The visitors started brighter but were pushed back, with Max Aarons and Emi Buendia raiding down the right and Jamal Lewis veering into Onel Hernandez’s slipstream. It was a reassuring balance mirrored in the middle of the park.
Marco Stiepermann’s selection behind Teemu Pukki caught most by surprise, but Stiepermann was not far short of a revelation.
The awareness to find pockets of space between the lines, the ability to switch play, the willingness to try his luck from range and that added bite across the centre of the park were marked features of a stand out appearance in a fitful Canaries’ career.
Stiepermann’s inclusion allowed Moritz Leitner to continue his blossoming partnership alongside Alex Tettey in a deeper role.

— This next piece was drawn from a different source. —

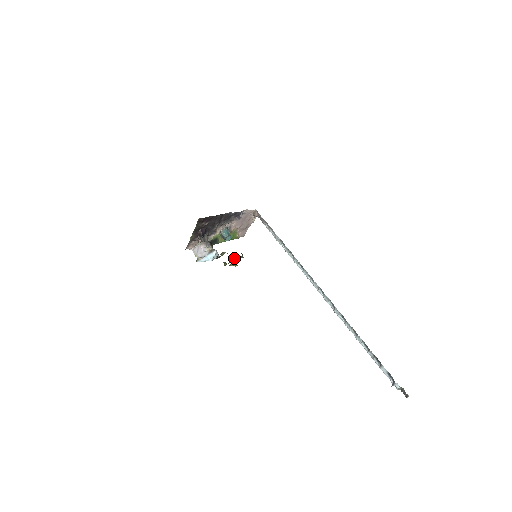
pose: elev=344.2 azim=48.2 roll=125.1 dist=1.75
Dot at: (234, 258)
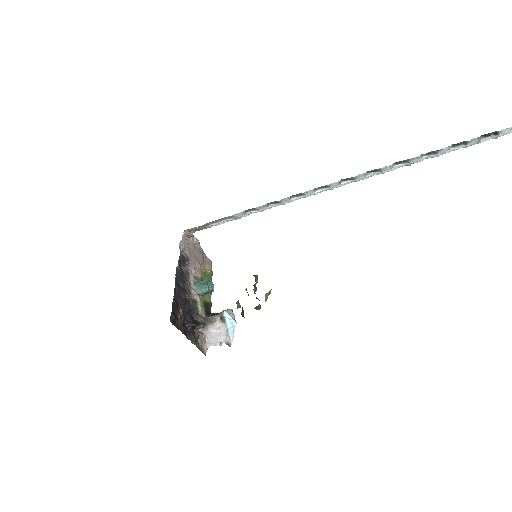
Dot at: (255, 291)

The union may only be two games old, after Farke opted to pair the duo together at Portman Road, but it already feels like the breakthrough moment 12 months hence at Bramall Lane, when Tettey and Tom Trybull came together to unleash a fertile period in results and performance that has remained elusive since.
Leitner appears to now have the time and space to showcase his full array of passing. While Tettey’s presence affords him protection when Norwich is out of possession.
The by-product here was a variety and an edge to the Canaries’ attacking patterns which stretched and seemingly confused promotion hopefuls.
Pulis had seen enough barely eight minutes into the second half, when he introduced recent signing George Saville. That was a tick in the box for Farke.
This spirited win was for the head coach as much as his players and the fans.
With each frustrating episode in these early weeks, following on from an alarming slide in output down the stretch last season, the scrutiny intensified. Farke’s measured public tone may create the wrong impression, when his team’s promptings lack urgency or become too predictable.
But his decision-making is laced with a bravery that should be applauded.
Not every manager in a similar situation would trust a raw talent like Aarons to such a degree. Or expose Buendia quite so early to the unique demands of the English second tier; particularly after he struggled to exert any influence at Ipswich Town.
Or demote Jordan Rhodes, for that matter, to effectively accommodate Stiepermann and push Pukki forward. All underpinned by losing a colossus in Grant Hanley for the foreseeable.
The mark of the man is Farke chose to deflect any praise towards those who had carried out his instructions and the vocal fans who sensed a genuine shift and amplified the work of the boys in green and yellow.
Now the quest is for sustained consistency in performance and result. The glow from Middlesbrough will swiftly fade if Norwich become bogged down again at Reading, QPR or against Wigan.
With youth comes fluctuations in form and doses of naivety. But the underlying curve has to bend upward from here.
Fail to follow up Middlesbrough and the questions will return.